Un’altra caratteristica è che le persone con disturbo borderline di personalità si attivano con pochissimo: a volte basta anche lo sguardo di una persona che magari per motivi propri è arrabbiata per farli sentire rifiutati o attaccati. È come se vivessero faticosamente in un mondo che attiva tanti stimoli e da cui in qualche modo si devono difendere, è come se avessero continue esplosioni emotive interne che possono portarli ad avere molti problemi relazionali. Il dolore che questi pazienti provano a volte arriva a essere così intenso da far nascere in loro idee suicidarie e comportamenti autolesivi o parasuicidari (ovvero comportamenti che non sono finalizzati a uccidersi ma che possono comunque portare alla morte, come guidare sotto l’effetto di stupefacenti o alcol e tagliarsi le braccia). Questa vulnerabilità emotiva li porta a essere molto impulsivi.  Una delle emozioni che gestiscono con più difficoltà è la rabbia, per cui a volte hanno degli scatti d’ira violenti; oppure sperimentano stati di solitudine fortissima, anche se si trovano in presenza di altre persone, o di vera e propria angoscia se devono esporsi in situazioni di performance. Per tutti questi motivi faticano ad avere relazioni, anche perché nei momenti di crisi possono arrivare ad avere comportamenti aggressivi nei confronti dei loro familiari, che vivono a loro volta in uno stato di grande sofferenza.

Da che età si può cominciare a parlare di disturbo border?

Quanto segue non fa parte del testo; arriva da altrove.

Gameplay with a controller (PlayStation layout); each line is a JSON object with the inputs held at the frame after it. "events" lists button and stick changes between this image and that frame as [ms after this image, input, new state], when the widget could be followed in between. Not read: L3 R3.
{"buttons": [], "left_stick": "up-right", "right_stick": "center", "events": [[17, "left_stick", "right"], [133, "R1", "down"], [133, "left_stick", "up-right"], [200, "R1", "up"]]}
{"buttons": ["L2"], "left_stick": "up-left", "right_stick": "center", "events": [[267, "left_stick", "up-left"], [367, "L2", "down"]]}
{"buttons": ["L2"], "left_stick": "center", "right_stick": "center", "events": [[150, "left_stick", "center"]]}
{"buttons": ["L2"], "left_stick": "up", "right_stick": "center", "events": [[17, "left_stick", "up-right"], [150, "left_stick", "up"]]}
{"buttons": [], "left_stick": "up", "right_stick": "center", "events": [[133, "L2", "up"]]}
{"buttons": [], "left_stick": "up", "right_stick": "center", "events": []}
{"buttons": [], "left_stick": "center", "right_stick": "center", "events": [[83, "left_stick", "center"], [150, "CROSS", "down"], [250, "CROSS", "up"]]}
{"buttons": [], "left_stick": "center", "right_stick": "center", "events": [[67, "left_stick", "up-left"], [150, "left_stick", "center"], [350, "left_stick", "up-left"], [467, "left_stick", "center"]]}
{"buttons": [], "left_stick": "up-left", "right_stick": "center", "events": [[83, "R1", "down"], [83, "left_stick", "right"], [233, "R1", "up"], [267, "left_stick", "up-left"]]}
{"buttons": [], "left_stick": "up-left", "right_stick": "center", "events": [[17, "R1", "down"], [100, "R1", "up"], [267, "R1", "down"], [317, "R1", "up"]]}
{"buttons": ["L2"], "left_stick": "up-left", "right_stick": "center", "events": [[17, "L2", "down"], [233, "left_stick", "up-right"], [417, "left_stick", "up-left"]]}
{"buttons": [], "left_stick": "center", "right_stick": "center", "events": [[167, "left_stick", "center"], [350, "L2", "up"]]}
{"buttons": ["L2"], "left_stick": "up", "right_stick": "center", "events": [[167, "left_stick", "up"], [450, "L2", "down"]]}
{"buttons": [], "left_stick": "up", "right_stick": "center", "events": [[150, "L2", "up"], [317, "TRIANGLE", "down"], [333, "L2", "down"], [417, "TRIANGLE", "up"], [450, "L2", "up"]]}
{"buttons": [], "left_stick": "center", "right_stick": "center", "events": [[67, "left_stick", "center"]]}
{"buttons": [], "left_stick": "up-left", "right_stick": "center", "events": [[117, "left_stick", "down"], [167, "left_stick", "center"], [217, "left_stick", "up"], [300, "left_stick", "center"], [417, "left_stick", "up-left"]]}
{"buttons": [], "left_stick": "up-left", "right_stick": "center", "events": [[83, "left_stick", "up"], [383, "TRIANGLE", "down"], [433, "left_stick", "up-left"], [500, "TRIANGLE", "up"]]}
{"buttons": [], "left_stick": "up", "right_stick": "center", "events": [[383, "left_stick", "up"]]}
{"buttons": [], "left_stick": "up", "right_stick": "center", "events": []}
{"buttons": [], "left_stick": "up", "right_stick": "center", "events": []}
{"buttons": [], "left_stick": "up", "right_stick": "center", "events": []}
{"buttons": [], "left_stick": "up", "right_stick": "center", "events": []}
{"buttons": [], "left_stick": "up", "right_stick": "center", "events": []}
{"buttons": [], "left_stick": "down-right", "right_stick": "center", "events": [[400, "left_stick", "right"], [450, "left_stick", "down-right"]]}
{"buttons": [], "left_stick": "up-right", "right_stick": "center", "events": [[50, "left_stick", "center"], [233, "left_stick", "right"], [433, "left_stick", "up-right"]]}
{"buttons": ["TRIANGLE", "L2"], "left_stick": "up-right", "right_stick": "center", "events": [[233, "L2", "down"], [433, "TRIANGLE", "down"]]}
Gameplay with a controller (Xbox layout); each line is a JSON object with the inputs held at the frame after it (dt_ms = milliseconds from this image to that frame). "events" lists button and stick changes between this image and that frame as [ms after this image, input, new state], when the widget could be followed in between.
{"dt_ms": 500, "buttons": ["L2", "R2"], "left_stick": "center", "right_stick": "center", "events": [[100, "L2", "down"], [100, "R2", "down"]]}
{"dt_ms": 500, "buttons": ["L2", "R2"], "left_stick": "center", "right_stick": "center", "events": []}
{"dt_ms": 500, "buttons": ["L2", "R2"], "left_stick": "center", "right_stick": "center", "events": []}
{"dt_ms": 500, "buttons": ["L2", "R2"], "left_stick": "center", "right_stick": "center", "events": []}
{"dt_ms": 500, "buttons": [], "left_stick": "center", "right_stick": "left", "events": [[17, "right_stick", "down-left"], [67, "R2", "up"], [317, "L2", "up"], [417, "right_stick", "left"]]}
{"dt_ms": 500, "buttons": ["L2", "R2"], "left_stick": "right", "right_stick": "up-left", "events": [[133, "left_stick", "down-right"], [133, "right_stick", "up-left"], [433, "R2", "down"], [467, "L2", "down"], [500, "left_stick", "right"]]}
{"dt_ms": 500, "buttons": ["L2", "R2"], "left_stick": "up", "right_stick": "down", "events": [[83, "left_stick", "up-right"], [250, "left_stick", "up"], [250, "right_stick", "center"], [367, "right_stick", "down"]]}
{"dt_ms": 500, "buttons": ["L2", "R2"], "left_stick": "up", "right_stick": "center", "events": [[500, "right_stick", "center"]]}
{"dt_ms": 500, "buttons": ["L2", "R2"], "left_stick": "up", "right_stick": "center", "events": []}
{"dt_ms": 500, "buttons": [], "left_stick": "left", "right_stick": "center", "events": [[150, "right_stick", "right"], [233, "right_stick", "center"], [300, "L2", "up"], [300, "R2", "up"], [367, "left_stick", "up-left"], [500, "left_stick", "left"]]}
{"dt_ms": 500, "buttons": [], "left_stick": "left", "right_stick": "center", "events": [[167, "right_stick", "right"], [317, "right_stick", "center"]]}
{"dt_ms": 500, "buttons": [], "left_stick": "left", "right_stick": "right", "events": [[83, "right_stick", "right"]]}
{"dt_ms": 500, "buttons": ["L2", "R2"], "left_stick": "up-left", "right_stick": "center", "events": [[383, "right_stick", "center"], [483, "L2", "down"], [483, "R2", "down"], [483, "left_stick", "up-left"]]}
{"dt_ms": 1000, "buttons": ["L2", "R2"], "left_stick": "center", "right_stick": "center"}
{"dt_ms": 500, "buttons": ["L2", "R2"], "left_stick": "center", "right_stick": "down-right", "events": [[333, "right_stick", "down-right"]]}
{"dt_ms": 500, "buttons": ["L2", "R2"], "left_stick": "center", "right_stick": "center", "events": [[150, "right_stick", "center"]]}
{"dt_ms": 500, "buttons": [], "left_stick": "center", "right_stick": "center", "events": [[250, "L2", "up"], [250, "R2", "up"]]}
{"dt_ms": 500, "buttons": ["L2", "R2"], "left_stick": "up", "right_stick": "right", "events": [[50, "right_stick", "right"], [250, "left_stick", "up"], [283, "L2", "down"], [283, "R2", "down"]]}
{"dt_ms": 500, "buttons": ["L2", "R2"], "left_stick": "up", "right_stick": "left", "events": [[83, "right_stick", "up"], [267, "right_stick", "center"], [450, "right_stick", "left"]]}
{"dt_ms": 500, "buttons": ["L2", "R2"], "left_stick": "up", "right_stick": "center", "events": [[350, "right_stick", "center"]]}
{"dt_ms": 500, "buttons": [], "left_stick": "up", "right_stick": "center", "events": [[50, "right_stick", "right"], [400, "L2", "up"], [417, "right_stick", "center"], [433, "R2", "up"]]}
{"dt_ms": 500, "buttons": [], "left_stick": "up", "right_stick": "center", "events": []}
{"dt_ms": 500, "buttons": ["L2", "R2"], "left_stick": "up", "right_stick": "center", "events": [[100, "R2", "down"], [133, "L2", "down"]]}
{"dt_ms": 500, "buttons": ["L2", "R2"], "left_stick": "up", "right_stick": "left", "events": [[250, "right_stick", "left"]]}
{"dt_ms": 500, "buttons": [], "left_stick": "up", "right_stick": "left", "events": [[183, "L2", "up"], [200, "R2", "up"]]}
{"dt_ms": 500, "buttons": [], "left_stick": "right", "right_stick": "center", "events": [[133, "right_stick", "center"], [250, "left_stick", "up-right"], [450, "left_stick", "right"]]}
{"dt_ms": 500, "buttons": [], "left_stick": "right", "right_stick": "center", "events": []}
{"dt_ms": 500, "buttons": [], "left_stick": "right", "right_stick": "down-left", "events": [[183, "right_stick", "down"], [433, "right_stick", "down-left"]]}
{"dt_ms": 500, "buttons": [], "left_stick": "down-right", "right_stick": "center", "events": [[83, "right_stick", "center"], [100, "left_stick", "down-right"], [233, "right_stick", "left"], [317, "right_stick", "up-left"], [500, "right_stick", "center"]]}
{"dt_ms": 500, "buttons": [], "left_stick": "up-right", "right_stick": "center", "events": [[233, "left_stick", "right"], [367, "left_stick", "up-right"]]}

EP: Tradizionalmente i protocolli medici imponevano che la diagnosi si facesse solo dopo i 18 anni, ma da un po’ di tempo esperti soprattutto statunitensi hanno iniziato a parlare di diagnosi precoce, anticipandola anche all’inizio dell’adolescenza. Oggi si incentiva proprio la diagnosi precoce, per poter intervenire prima possibile e prevenire il carico di sofferenza che altrimenti questi pazienti sono destinati ad accumulare negli anni. Se parliamo di vulnerabilità genetica, probabilmente si potrebbero vederne i sintomi fin dall’infanzia, ma non ci sono ancora studi evidence based che dimostrino quali tipologie di vulnerabilità infantile possono portare allo sviluppo del disturbo borderline. Guardando ai dati, in Italia non esistono studi epidemiologici specifici, ma gli studi internazionali indicano un tasso di incidenza del disturbo border fra l’1 e il 5%. Numeri molto significativi, insomma.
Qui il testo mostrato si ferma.